Activity. Each entry below should be printed exactly, with every image left out.

▬▬▬▬▬▬▬▬▬▬

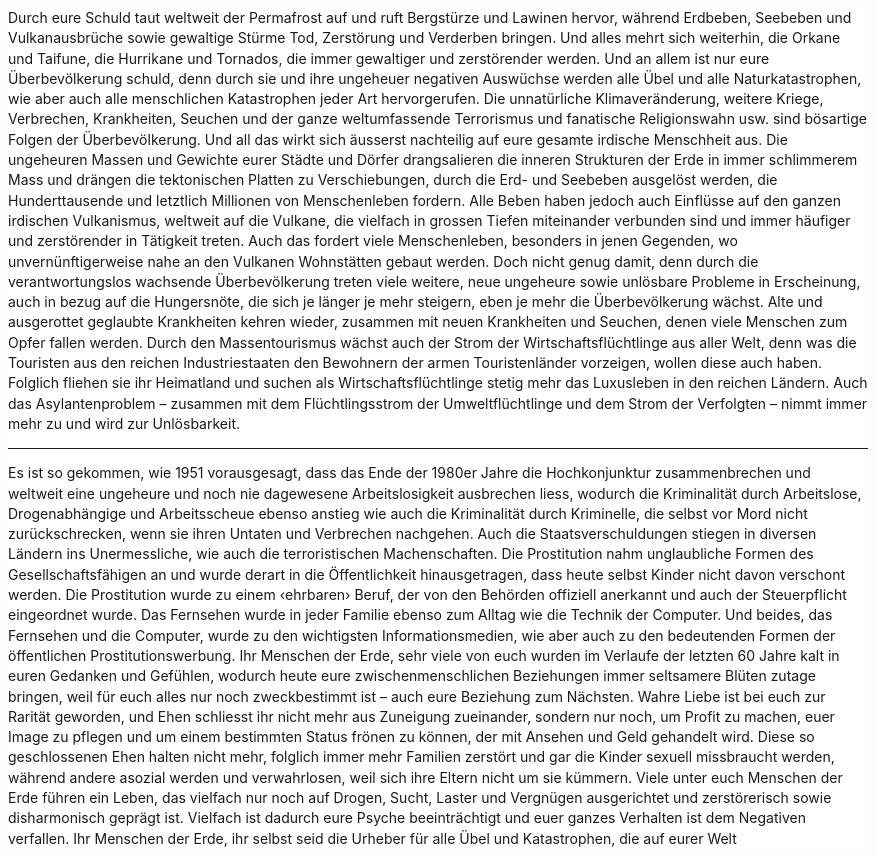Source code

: Durch eure Schuld taut weltweit der Permafrost auf und ruft Bergstürze und Lawinen hervor, während Erdbeben, Seebeben und Vulkanausbrüche sowie gewaltige Stürme Tod, Zerstörung und Verderben bringen.
Und alles mehrt sich weiterhin, die Orkane und Taifune, die Hurrikane und Tornados, die immer gewaltiger
und zerstörender werden. Und an allem ist nur eure Überbevölkerung schuld, denn durch sie und ihre ungeheuer negativen Auswüchse werden alle Übel und alle Naturkatastrophen, wie aber auch alle menschlichen Katastrophen jeder Art hervorgerufen. Die unnatürliche Klimaveränderung, weitere Kriege, Verbrechen, Krankheiten, Seuchen und der ganze weltumfassende Terrorismus und fanatische Religionswahn
usw. sind bösartige Folgen der Überbevölkerung. Und all das wirkt sich äusserst nachteilig auf eure
gesamte irdische Menschheit aus. Die ungeheuren Massen und Gewichte eurer Städte und Dörfer drangsalieren die inneren Strukturen der Erde in immer schlimmerem Mass und drängen die tektonischen Platten
zu Verschiebungen, durch die Erd- und Seebeben ausgelöst werden, die Hunderttausende und letztlich
Millionen von Menschenleben fordern. Alle Beben haben jedoch auch Einflüsse auf den ganzen irdischen
Vulkanismus, weltweit auf die Vulkane, die vielfach in grossen Tiefen miteinander verbunden sind und
immer häufiger und zerstörender in Tätigkeit treten. Auch das fordert viele Menschenleben, besonders in
jenen Gegenden, wo unvernünftigerweise nahe an den Vulkanen Wohnstätten gebaut werden. Doch nicht
genug damit, denn durch die verantwortungslos wachsende Überbevölkerung treten viele weitere, neue
ungeheure sowie unlösbare Probleme in Erscheinung, auch in bezug auf die Hungersnöte, die sich je
länger je mehr steigern, eben je mehr die Überbevölkerung wächst. Alte und ausgerottet geglaubte Krankheiten kehren wieder, zusammen mit neuen Krankheiten und Seuchen, denen viele Menschen zum Opfer
fallen werden. Durch den Massentourismus wächst auch der Strom der Wirtschaftsflüchtlinge aus aller
Welt, denn was die Touristen aus den reichen Industriestaaten den Bewohnern der armen Touristenländer
vorzeigen, wollen diese auch haben. Folglich fliehen sie ihr Heimatland und suchen als Wirtschaftsflüchtlinge stetig mehr das Luxusleben in den reichen Ländern. Auch das Asylantenproblem – zusammen mit
dem Flüchtlingsstrom der Umweltflüchtlinge und dem Strom der Verfolgten – nimmt immer mehr zu und
wird zur Unlösbarkeit.


-----

Es ist so gekommen, wie 1951 vorausgesagt, dass das Ende der 1980er Jahre die Hochkonjunktur zusammenbrechen und weltweit eine ungeheure und noch nie dagewesene Arbeitslosigkeit ausbrechen liess,
wodurch die Kriminalität durch Arbeitslose, Drogenabhängige und Arbeitsscheue ebenso anstieg wie
auch die Kriminalität durch Kriminelle, die selbst vor Mord nicht zurückschrecken, wenn sie ihren Untaten
und Verbrechen nachgehen. Auch die Staatsverschuldungen stiegen in diversen Ländern ins Unermessliche, wie auch die terroristischen Machenschaften. Die Prostitution nahm unglaubliche Formen des Gesellschaftsfähigen an und wurde derart in die Öffentlichkeit hinausgetragen, dass heute selbst Kinder nicht
davon verschont werden. Die Prostitution wurde zu einem ‹ehrbaren› Beruf, der von den Behörden offiziell
anerkannt und auch der Steuerpflicht eingeordnet wurde. Das Fernsehen wurde in jeder Familie ebenso
zum Alltag wie die Technik der Computer. Und beides, das Fernsehen und die Computer, wurde zu den
wichtigsten Informationsmedien, wie aber auch zu den bedeutenden Formen der öffentlichen Prostitutionswerbung.
Ihr Menschen der Erde, sehr viele von euch wurden im Verlaufe der letzten 60 Jahre kalt in euren Gedanken und Gefühlen, wodurch heute eure zwischenmenschlichen Beziehungen immer seltsamere Blüten
zutage bringen, weil für euch alles nur noch zweckbestimmt ist – auch eure Beziehung zum Nächsten.
Wahre Liebe ist bei euch zur Rarität geworden, und Ehen schliesst ihr nicht mehr aus Zuneigung zueinander, sondern nur noch, um Profit zu machen, euer Image zu pflegen und um einem bestimmten Status
frönen zu können, der mit Ansehen und Geld gehandelt wird. Diese so geschlossenen Ehen halten nicht
mehr, folglich immer mehr Familien zerstört und gar die Kinder sexuell missbraucht werden, während
andere asozial werden und verwahrlosen, weil sich ihre Eltern nicht um sie kümmern. Viele unter euch
Menschen der Erde führen ein Leben, das vielfach nur noch auf Drogen, Sucht, Laster und Vergnügen ausgerichtet und zerstörerisch sowie disharmonisch geprägt ist. Vielfach ist dadurch eure Psyche beeinträchtigt und euer ganzes Verhalten ist dem Negativen verfallen.
Ihr Menschen der Erde, ihr selbst seid die Urheber für alle Übel und Katastrophen, die auf eurer Welt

▬▬▬▬▬▬▬▬▬▬

The completed task.
Source code

: Durch eure Schuld taut weltweit der Permafrost auf und ruft Bergstürze und Lawinen hervor, während Erdbeben, Seebeben und Vulkanausbrüche sowie gewaltige Stürme Tod, Zerstörung und Verderben bringen.
Und alles mehrt sich weiterhin, die Orkane und Taifune, die Hurrikane und Tornados, die immer gewaltiger
und zerstörender werden. Und an allem ist nur eure Überbevölkerung schuld, denn durch sie und ihre ungeheuer negativen Auswüchse werden alle Übel und alle Naturkatastrophen, wie aber auch alle menschlichen Katastrophen jeder Art hervorgerufen. Die unnatürliche Klimaveränderung, weitere Kriege, Verbrechen, Krankheiten, Seuchen und der ganze weltumfassende Terrorismus und fanatische Religionswahn
usw. sind bösartige Folgen der Überbevölkerung. Und all das wirkt sich äusserst nachteilig auf eure
gesamte irdische Menschheit aus. Die ungeheuren Massen und Gewichte eurer Städte und Dörfer drangsalieren die inneren Strukturen der Erde in immer schlimmerem Mass und drängen die tektonischen Platten
zu Verschiebungen, durch die Erd- und Seebeben ausgelöst werden, die Hunderttausende und letztlich
Millionen von Menschenleben fordern. Alle Beben haben jedoch auch Einflüsse auf den ganzen irdischen
Vulkanismus, weltweit auf die Vulkane, die vielfach in grossen Tiefen miteinander verbunden sind und
immer häufiger und zerstörender in Tätigkeit treten. Auch das fordert viele Menschenleben, besonders in
jenen Gegenden, wo unvernünftigerweise nahe an den Vulkanen Wohnstätten gebaut werden. Doch nicht
genug damit, denn durch die verantwortungslos wachsende Überbevölkerung treten viele weitere, neue
ungeheure sowie unlösbare Probleme in Erscheinung, auch in bezug auf die Hungersnöte, die sich je
länger je mehr steigern, eben je mehr die Überbevölkerung wächst. Alte und ausgerottet geglaubte Krankheiten kehren wieder, zusammen mit neuen Krankheiten und Seuchen, denen viele Menschen zum Opfer
fallen werden. Durch den Massentourismus wächst auch der Strom der Wirtschaftsflüchtlinge aus aller
Welt, denn was die Touristen aus den reichen Industriestaaten den Bewohnern der armen Touristenländer
vorzeigen, wollen diese auch haben. Folglich fliehen sie ihr Heimatland und suchen als Wirtschaftsflüchtlinge stetig mehr das Luxusleben in den reichen Ländern. Auch das Asylantenproblem – zusammen mit
dem Flüchtlingsstrom der Umweltflüchtlinge und dem Strom der Verfolgten – nimmt immer mehr zu und
wird zur Unlösbarkeit.


-----

Es ist so gekommen, wie 1951 vorausgesagt, dass das Ende der 1980er Jahre die Hochkonjunktur zusammenbrechen und weltweit eine ungeheure und noch nie dagewesene Arbeitslosigkeit ausbrechen liess,
wodurch die Kriminalität durch Arbeitslose, Drogenabhängige und Arbeitsscheue ebenso anstieg wie
auch die Kriminalität durch Kriminelle, die selbst vor Mord nicht zurückschrecken, wenn sie ihren Untaten
und Verbrechen nachgehen. Auch die Staatsverschuldungen stiegen in diversen Ländern ins Unermessliche, wie auch die terroristischen Machenschaften. Die Prostitution nahm unglaubliche Formen des Gesellschaftsfähigen an und wurde derart in die Öffentlichkeit hinausgetragen, dass heute selbst Kinder nicht
davon verschont werden. Die Prostitution wurde zu einem ‹ehrbaren› Beruf, der von den Behörden offiziell
anerkannt und auch der Steuerpflicht eingeordnet wurde. Das Fernsehen wurde in jeder Familie ebenso
zum Alltag wie die Technik der Computer. Und beides, das Fernsehen und die Computer, wurde zu den
wichtigsten Informationsmedien, wie aber auch zu den bedeutenden Formen der öffentlichen Prostitutionswerbung.
Ihr Menschen der Erde, sehr viele von euch wurden im Verlaufe der letzten 60 Jahre kalt in euren Gedanken und Gefühlen, wodurch heute eure zwischenmenschlichen Beziehungen immer seltsamere Blüten
zutage bringen, weil für euch alles nur noch zweckbestimmt ist – auch eure Beziehung zum Nächsten.
Wahre Liebe ist bei euch zur Rarität geworden, und Ehen schliesst ihr nicht mehr aus Zuneigung zueinander, sondern nur noch, um Profit zu machen, euer Image zu pflegen und um einem bestimmten Status
frönen zu können, der mit Ansehen und Geld gehandelt wird. Diese so geschlossenen Ehen halten nicht
mehr, folglich immer mehr Familien zerstört und gar die Kinder sexuell missbraucht werden, während
andere asozial werden und verwahrlosen, weil sich ihre Eltern nicht um sie kümmern. Viele unter euch
Menschen der Erde führen ein Leben, das vielfach nur noch auf Drogen, Sucht, Laster und Vergnügen ausgerichtet und zerstörerisch sowie disharmonisch geprägt ist. Vielfach ist dadurch eure Psyche beeinträchtigt und euer ganzes Verhalten ist dem Negativen verfallen.
Ihr Menschen der Erde, ihr selbst seid die Urheber für alle Übel und Katastrophen, die auf eurer Welt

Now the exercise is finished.